[Estratto della fonte]
§

L’amministrazione di Nocera Inferiore cerca nuove soluzioni ma le baracche “devono andare via dal trincerone”. D’Acunzi “facciamo un mercato itinerante”.

In via Lanzara, di fianco al municipio, non è possibile creare un mercato per motivi tecnici e normativi”. Lo ha detto il sindaco di Nocera Inferiore, Manlio Torquato, in un colloquio con la nostra redazione. Ha comunque apprezzato l’apporto costruttivo dei cittadini in un dibattito che sta appassionando la città.

Intanto il sindaco, al termine dell’incontro avuto questa mattina con i residenti di via Balbo e via Quasimodo che si erano opposti al trasferimento del mercato nel loro quartiere, ha deciso di sospendere il trasloco lasciando i commercianti sul trincerone sino a quando l’assessore al ramo non individuerà “una possibile soluzione alternativa da valutare con l’intera amministrazione”.
All’incontro erano presenti il comandante della polizia municipale, Giuseppe Contaldi, e il dirigente del settore. “E’ stato – ha detto Torquato – un civile confronto. Le argomentazioni dei residenti, esposte con la dovuta calma sono, apparse convincenti tanto da indurmi a concordare una sospensione temporanea del trasferimento”.
Il sindaco ha ribadito, comunque, che da via Matteotti il mercatino deve andare via. “Bisogna farlo – ha precisato – per ragioni igienico sanitarie, di decoro urbano, di regolarizzazione delle posizioni contributive e dei flussi di traffico”.
Ora gli osservati speciali sono gli ambulanti. “Stiamo verificando, ma non da ora – ha detto Torquato – la regolarità delle posizioni amministrative dei commercianti che operano sull’area, sia per quelli stabili che dei cosiddetti spuntisti, gli ambulanti che occupano lo spazio in maniera saltuaria o giornaliera”.

§

[Elenco delle attività]
(A) Estrai dall'articolo sul mercato di Nocera Inferiore il passo che va da "L’amministrazione di Nocera" fino a "appassionando la città." compreso, riportandolo senza alcuna modifica.
(B) Scrivi il seguito dell'articolo sul trasferimento del mercato di Nocera Inferiore, riprendendo subito dopo l'ultima frase riportata.

§

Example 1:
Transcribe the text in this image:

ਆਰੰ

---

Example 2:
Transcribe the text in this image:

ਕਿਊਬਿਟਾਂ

§

[Soluzioni degli esercizi]
(A)
L’amministrazione di Nocera Inferiore cerca nuove soluzioni ma le baracche “devono andare via dal trincerone”. D’Acunzi “facciamo un mercato itinerante”.

In via Lanzara, di fianco al municipio, non è possibile creare un mercato per motivi tecnici e normativi”. Lo ha detto il sindaco di Nocera Inferiore, Manlio Torquato, in un colloquio con la nostra redazione. Ha comunque apprezzato l’apporto costruttivo dei cittadini in un dibattito che sta appassionando la città.

(B)
Da tempo l’amministrazione comunale sta verificando il regolare pagamento dei commercianti della concessione del suolo pubblico. E nel passato ci sono state molte evasioni tanto che si era arrivati anche ad un accordo per pagare ratealmente il dovuto. Forse, hanno pensato al Comune conviene, da un punto di vista strettamente economico, lasciare la mattina libera l’area di sosta, l’incasso è certo ed immediato. In un periodo di risparmio e vacche magre anche questi conti fanno economia.

Sulla vicenda è intervenuto anche il consigliere comunale Pasquale D’Acunzi. “Potrebbe essere una soluzione – ha detto – e fatta salva una condivisione preventiva con i cittadini delle zone ipotizzabili:
zona Casolla, zona via Grimaldi, zona Cicalesi, zona Piedimonte, zona Vescovado o Monte Vescovado, e al centro Piazza Nassiriya o via Sarajevo (parcheggio) e Via Lanzara. Ogni giorno in un posto.
Fare il mercatino rionale in un solo posto fisso equivale all’apertura di esercizi commerciali a posto fisso in strada. Lo spirito del mercatino rionale non è questo”.